TEXTO APRESENTADO =>
▼
Manifestação gay bate recorde em meio a protestos religiosos em Cingapura

Um dos maiores públicos já registrados em Cingapura em uma reunião da sociedade civil compareceu a uma manifestação por direitos dos homossexuais neste sábado, em meio a uma oposição barulhenta de grupos religiosos nos dias que antecederam o evento. 

REUTERS

28 de junho de 2014 | 11h39

Estima-se que 26 mil pessoas foram ao Hong Lim Park para o "Ponto Rosa" (Pink Dot), um evento anual que acontece desde 2009 e tem como objetivo combater a discriminação contra casais do mesmo sexo. 

Sexo entre dois homens é ilegal em Cingapura e pode ser punido com até dois anos de prisão, embora o crime seja raramente levado às autoridades. A lei, baseada em textos ingleses do período colonial da ilha, não faz menção ao sexo entre mulheres.

A manifestação, que reuniu pessoas vestidas de rosa em um círculo para formar um ponto rosa no parque, já aconteceu anteriormente sem oposição visível. 

Neste ano, no entanto, alguns grupos islâmicos e cristãos se juntaram para convocar seus seguidores a vestirem branco para mostrar a oposição ao evento e aos que enxergam como uma aceitação crescente da homossexualidade em Cingapura.
▲
PERGUNTAS A RESPONDER =>
1. Liste os nomes próprios que aparecem no parágrafo da notícia sobre a manifestação em Cingapura que começa com "Estima-se que 26 mil pessoas".
2. Traduza para o inglês esta frase da notícia sobre a manifestação em Cingapura: "A lei, baseada em textos ingleses do período colonial da ilha, não faz menção ao sexo entre mulheres."
3. Escreva a continuação da notícia sobre a manifestação em Cingapura, a partir do ponto em que o texto para.

ENTRADAS FORNECIDAS =>
▼
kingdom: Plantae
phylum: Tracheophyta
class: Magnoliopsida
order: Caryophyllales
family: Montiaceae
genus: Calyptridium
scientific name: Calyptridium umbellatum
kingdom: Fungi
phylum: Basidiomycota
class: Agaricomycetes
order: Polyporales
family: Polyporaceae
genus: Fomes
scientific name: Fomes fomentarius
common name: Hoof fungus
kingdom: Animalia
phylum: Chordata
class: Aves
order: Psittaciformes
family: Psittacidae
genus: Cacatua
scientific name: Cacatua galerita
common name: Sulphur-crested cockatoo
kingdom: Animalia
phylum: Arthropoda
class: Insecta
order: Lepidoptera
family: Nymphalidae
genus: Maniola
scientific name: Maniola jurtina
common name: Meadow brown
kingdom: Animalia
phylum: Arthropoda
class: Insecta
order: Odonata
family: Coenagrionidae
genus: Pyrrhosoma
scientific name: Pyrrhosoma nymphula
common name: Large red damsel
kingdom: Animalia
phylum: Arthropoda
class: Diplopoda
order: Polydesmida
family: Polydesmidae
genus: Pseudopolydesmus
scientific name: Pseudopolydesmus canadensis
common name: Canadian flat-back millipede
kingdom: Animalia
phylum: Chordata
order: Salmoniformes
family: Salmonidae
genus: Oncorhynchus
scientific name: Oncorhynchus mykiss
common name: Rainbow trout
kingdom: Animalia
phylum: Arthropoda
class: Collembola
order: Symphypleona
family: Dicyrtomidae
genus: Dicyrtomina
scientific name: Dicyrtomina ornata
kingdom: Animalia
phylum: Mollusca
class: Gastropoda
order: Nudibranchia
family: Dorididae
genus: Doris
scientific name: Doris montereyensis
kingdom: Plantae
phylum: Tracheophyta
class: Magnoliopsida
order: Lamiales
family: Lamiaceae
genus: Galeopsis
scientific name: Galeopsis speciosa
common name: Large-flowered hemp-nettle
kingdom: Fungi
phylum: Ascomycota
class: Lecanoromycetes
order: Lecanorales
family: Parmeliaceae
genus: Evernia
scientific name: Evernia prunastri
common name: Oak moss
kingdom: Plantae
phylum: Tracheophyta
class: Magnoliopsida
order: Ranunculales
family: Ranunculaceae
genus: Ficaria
▲
RESPOSTAS DO EXERCÍCIO =>
1.
Hong Lim Park
Ponto Rosa
Pink Dot

2. The law, based on English texts from the island's colonial period, makes no mention of sex between women.

3.
"Neste ano a quantidade de negativismo nos entristeceu bastante" disse Paerin Choa, um dos organizadores da Pink Dot. 

"O que aconteceu nas últimas semanas mostra que a discriminação está bem viva em Cingapura". 

A manifestação acontece em meio ao descontentamento crescente dos cidadãos de Cingapura em relação a questões como imigração, aumento do custo de vida, e direitos dos homossexuais - tudo isso em um país onde a desobediência não é incentivada e reuniões políticas carecem de uma permissão oficial para acontecer, não importando o número de pessoas envolvidas. 

Alguns muçulmanos ficaram particularmente irritados com o evento acontecendo às vésperas do Ramadan, e muitos postaram fotos vestindo branco nas preces noturnas na página do Facebook chamada de "vista branco". 

Alguns grupos cristãos pediram que o governo tomasse uma postura em relação à questão, para reforçar a posição legal de que o sexo entre dois homens é proibido.